◆ Prompt ◆
Pull out every line in the data that has the string "повышает" in it.
=== Material shown ===
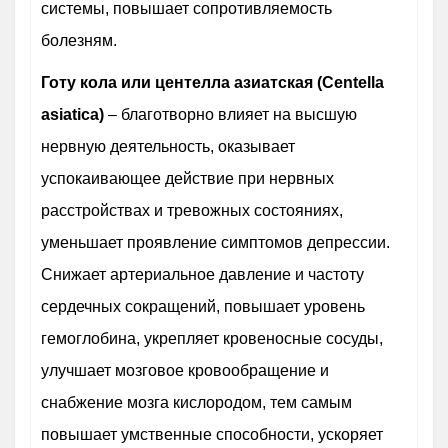
системы, повышает сопротивляемость
болезням.
Готу кола или центелла азиатская (Centella
asiatica)
– благотворно влияет на высшую
нервную деятельность, оказывает
успокаивающее действие при нервных
расстройствах и тревожных состояниях,
уменьшает проявление симптомов депрессии.
Снижает артериальное давление и частоту
сердечных сокращений, повышает уровень
гемоглобина, укрепляет кровеносные сосуды,
улучшает мозговое кровообращение и
снабжение мозга кислородом, тем самым
повышает умственные способности, ускоряет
===
◆ Solution for this problem ◆
системы, повышает сопротивляемость
сердечных сокращений, повышает уровень
повышает умственные способности, ускоряет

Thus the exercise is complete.